Une incertitude et une grande attente régnaient aujourd'hui à l'aéroport Adolfo Suárez Madrid-Barajas. Cela fait suite à l'annonce de la libération de cinq prisonniers espagnols des prisons chavistes. Le ministre des Affaires étrangères, José Manuel Albares, a indiqué qu'ils arriveraient vers 13h15 ce vendredi.
Finalement, les médias n'ont pas pu capturer l'image des ex-prisonniers, car ils ne sont pas sortis par la porte habituelle des arrivées après avoir voyagé depuis la Colombie. Parmi eux, se trouvent les Basques Andrés Martínez Adasme et José María Basoa, le Valencien Ernesto Gorbe Cardona, le marin et journaliste canarien Miguel Moreno Dapena, ainsi que la Hispano-Vénézuélienne Rocío San Miguel.
Selon Sergio Contreras, le porte-parole de la famille de Rocío, ils ont été accueillis dans une salle séparée par les autorités. Chacun d'eux serait déjà en route vers son domicile. Albares a déclaré à la télévision espagnole que cela faisait de nombreux mois qu'ils discutaient avec les autorités vénézuéliennes pour leur libération.
Il a aussi révélé qu'à leur sortie de prison, ils avaient été reçus à la résidence de l'ambassadeur. Les services consulaires ont alors organisé leurs documents pour qu'ils puissent voyager. Albares a qualifié cette libération de « pas positif » dans cette nouvelle étape qui s'ouvre au Venezuela.
À l'aéroport madrilène, des amis proches de Rocío San Miguel se sont rapidement rassemblés.
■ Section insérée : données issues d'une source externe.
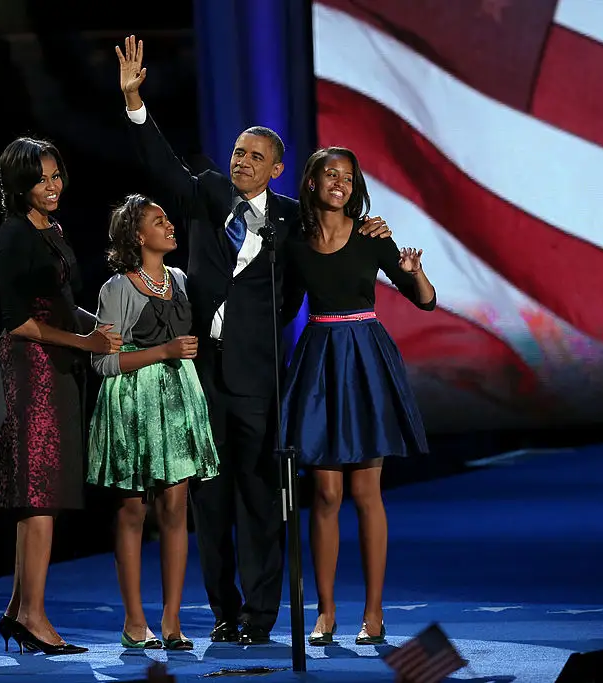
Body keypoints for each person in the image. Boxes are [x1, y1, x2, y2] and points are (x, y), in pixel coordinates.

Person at [114, 35, 392, 644]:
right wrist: (136, 103)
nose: (241, 161)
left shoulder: (297, 217)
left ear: (277, 168)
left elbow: (336, 245)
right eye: (238, 152)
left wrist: (370, 223)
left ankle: (262, 617)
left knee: (262, 497)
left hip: (263, 373)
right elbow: (162, 166)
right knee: (208, 499)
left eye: (253, 156)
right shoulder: (208, 192)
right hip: (201, 369)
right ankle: (223, 609)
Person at [280, 147, 436, 646]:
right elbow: (282, 307)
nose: (339, 182)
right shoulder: (295, 242)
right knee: (326, 493)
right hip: (320, 361)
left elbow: (426, 300)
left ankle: (374, 613)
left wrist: (412, 268)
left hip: (365, 359)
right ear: (311, 182)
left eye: (348, 176)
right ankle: (325, 612)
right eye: (330, 174)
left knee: (367, 493)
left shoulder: (372, 236)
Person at [0, 136, 122, 655]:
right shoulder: (12, 236)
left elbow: (63, 305)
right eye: (42, 179)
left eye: (56, 176)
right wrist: (86, 342)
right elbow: (18, 322)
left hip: (62, 368)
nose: (53, 186)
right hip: (31, 373)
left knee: (45, 494)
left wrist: (106, 331)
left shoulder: (54, 230)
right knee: (37, 494)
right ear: (19, 185)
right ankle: (33, 616)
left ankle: (18, 609)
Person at [88, 193, 220, 651]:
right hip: (132, 402)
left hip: (179, 400)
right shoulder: (117, 288)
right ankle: (134, 620)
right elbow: (103, 364)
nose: (169, 225)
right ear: (137, 236)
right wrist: (162, 352)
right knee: (131, 512)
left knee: (176, 511)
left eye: (167, 219)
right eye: (157, 220)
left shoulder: (180, 280)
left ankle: (171, 620)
Parmi eux, Ilse Quijada et Yoli Suárez, qui ont exprimé leur émotion face à cette libération. Suárez a précisé que Miguel, le frère de Rocío, avait été arrêté lors d'une visite, mais qu'il n'était pas actuellement en prison.
Elle a également mentionné qu'elle ne retournerait pas au Venezuela tant qu'il n'y aurait pas de transition sécurisée. Francisco Manosalva, un ami des frères San Miguel, a ajouté que la dernière nouvelle concernant Rocío était qu'elle se trouvait dans une situation très difficile.
La libération de prisonniers était l'un des gestes les plus attendus après la chute de Nicolás Maduro. C'était également une des demandes de l'opposition démocratique et des ONG. Sergio Contreras a souligné qu'à leur arrivée à Madrid, Rocío devait recevoir une attention médicale et commencer son processus d'adaptation à la liberté.
Il a insisté sur l'importance de garantir la santé des personnes récemment libérées. "Embrasser la liberté est ce qu'il y a de plus précieux", a-t-il déclaré, partageant son expérience d'ancien prisonnier politique. Il a également exigé la libération des autres détenus, dont il a mentionné le nombre élevé.
Avant cette libération, vingt prisonniers espagnols restaient dans les prisons chavistes. Parmi eux, Andrés Martínez Adasme et José María Basoa, accusés à tort d'être des agents espagnols. Ils étaient détenus dans la prison du Rodeo 1, sous le contrôle de la Direction Générale de Contre-Intelligence Militaire.
Le Valencien Ernesto Gorbe Cardona a été arrêté pour un visa expiré, tandis que Miguel Moreno Dapena était marin sur un navire capturé. La libération de Rocío San Miguel, présidente d'une ONG, était très attendue. Elle avait été accusée de trahison pour avoir dénoncé les violations des droits humains au sein de l'armée vénézuélienne.
La libération de ces prisonniers représente un moment crucial pour les familles et les amis concernés. Les émotions sont vives et l'espoir demeure fort pour la libération des autres détenus. Cette situation met en lumière les défis persistants au Venezuela et les luttes pour les droits humains dans le pays.